**What to work on:** Since the copy must hold text only, transcribe the data below exactly and omit the images.
##### Dataset excerpts
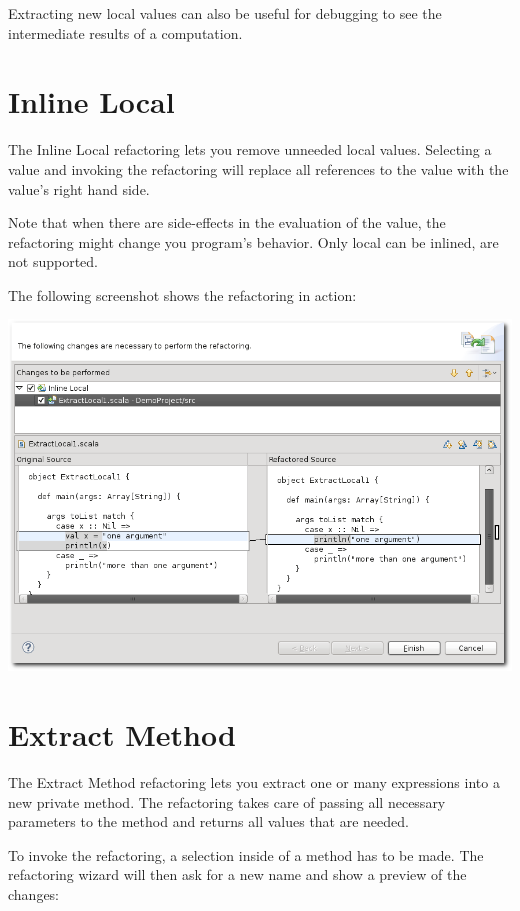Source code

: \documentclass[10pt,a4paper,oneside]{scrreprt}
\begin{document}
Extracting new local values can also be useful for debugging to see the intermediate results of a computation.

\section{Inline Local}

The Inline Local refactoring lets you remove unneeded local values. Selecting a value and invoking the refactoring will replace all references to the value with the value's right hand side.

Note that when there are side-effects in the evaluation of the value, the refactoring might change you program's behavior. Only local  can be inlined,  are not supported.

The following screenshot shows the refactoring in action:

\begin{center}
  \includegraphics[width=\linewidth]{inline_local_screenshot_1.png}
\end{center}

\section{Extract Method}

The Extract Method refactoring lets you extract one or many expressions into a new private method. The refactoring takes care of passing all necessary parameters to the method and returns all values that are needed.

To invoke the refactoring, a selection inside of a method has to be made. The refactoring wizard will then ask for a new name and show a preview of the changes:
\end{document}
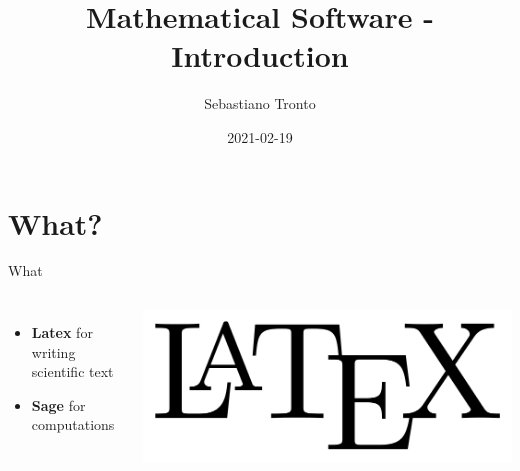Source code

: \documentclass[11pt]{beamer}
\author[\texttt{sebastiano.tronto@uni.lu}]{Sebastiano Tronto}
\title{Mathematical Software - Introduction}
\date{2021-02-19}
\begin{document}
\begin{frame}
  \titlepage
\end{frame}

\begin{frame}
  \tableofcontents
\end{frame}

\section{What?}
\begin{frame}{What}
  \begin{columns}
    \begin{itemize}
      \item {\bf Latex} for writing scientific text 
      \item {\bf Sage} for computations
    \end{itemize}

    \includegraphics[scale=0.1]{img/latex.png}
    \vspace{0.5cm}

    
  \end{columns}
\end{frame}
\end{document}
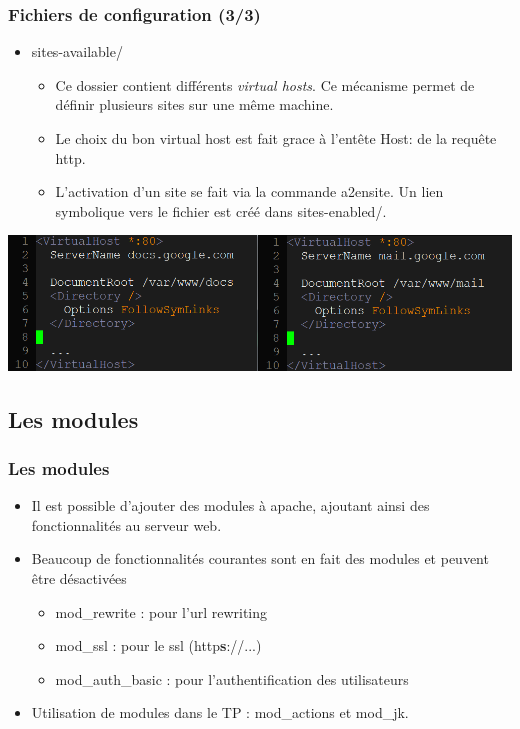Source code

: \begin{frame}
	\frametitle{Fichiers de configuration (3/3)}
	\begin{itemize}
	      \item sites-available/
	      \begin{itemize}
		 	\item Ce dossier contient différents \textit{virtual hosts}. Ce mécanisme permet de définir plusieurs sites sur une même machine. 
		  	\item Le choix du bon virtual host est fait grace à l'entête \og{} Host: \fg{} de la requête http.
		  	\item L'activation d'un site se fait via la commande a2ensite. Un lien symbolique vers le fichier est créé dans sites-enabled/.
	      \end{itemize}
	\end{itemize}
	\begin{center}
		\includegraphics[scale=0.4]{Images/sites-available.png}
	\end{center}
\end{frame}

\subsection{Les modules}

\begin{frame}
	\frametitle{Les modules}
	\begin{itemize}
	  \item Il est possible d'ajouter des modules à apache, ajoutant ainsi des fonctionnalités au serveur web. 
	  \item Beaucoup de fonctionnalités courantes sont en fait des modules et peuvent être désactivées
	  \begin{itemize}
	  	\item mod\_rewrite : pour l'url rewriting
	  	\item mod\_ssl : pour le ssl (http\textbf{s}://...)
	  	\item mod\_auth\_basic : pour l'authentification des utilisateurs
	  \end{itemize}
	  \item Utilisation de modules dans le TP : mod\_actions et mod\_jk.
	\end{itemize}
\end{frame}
##########
**Written answer:**
Source code

: \documentclass[10pt,a4paper,oneside]{scrreprt}
\begin{document}
Extracting new local values can also be useful for debugging to see the intermediate results of a computation.

\section{Inline Local}

The Inline Local refactoring lets you remove unneeded local values. Selecting a value and invoking the refactoring will replace all references to the value with the value's right hand side.

Note that when there are side-effects in the evaluation of the value, the refactoring might change you program's behavior. Only local  can be inlined,  are not supported.

The following screenshot shows the refactoring in action:

\begin{center}
  \includegraphics[width=\linewidth]{inline_local_screenshot_1.png}
\end{center}

\section{Extract Method}

The Extract Method refactoring lets you extract one or many expressions into a new private method. The refactoring takes care of passing all necessary parameters to the method and returns all values that are needed.

To invoke the refactoring, a selection inside of a method has to be made. The refactoring wizard will then ask for a new name and show a preview of the changes:
\end{document}
Source code

: \documentclass[11pt]{beamer}
\author[\texttt{sebastiano.tronto@uni.lu}]{Sebastiano Tronto}
\title{Mathematical Software - Introduction}
\date{2021-02-19}
\begin{document}
\begin{frame}
  \titlepage
\end{frame}

\begin{frame}
  \tableofcontents
\end{frame}

\section{What?}
\begin{frame}{What}
  \begin{columns}
    \begin{itemize}
      \item {\bf Latex} for writing scientific text 
      \item {\bf Sage} for computations
    \end{itemize}

    \includegraphics[scale=0.1]{img/latex.png}
    \vspace{0.5cm}

    
  \end{columns}
\end{frame}
\end{document}
Source code

: \begin{frame}
	\frametitle{Fichiers de configuration (3/3)}
	\begin{itemize}
	      \item sites-available/
	      \begin{itemize}
		 	\item Ce dossier contient différents \textit{virtual hosts}. Ce mécanisme permet de définir plusieurs sites sur une même machine. 
		  	\item Le choix du bon virtual host est fait grace à l'entête \og{} Host: \fg{} de la requête http.
		  	\item L'activation d'un site se fait via la commande a2ensite. Un lien symbolique vers le fichier est créé dans sites-enabled/.
	      \end{itemize}
	\end{itemize}
	\begin{center}
		\includegraphics[scale=0.4]{Images/sites-available.png}
	\end{center}
\end{frame}

\subsection{Les modules}

\begin{frame}
	\frametitle{Les modules}
	\begin{itemize}
	  \item Il est possible d'ajouter des modules à apache, ajoutant ainsi des fonctionnalités au serveur web. 
	  \item Beaucoup de fonctionnalités courantes sont en fait des modules et peuvent être désactivées
	  \begin{itemize}
	  	\item mod\_rewrite : pour l'url rewriting
	  	\item mod\_ssl : pour le ssl (http\textbf{s}://...)
	  	\item mod\_auth\_basic : pour l'authentification des utilisateurs
	  \end{itemize}
	  \item Utilisation de modules dans le TP : mod\_actions et mod\_jk.
	\end{itemize}
\end{frame}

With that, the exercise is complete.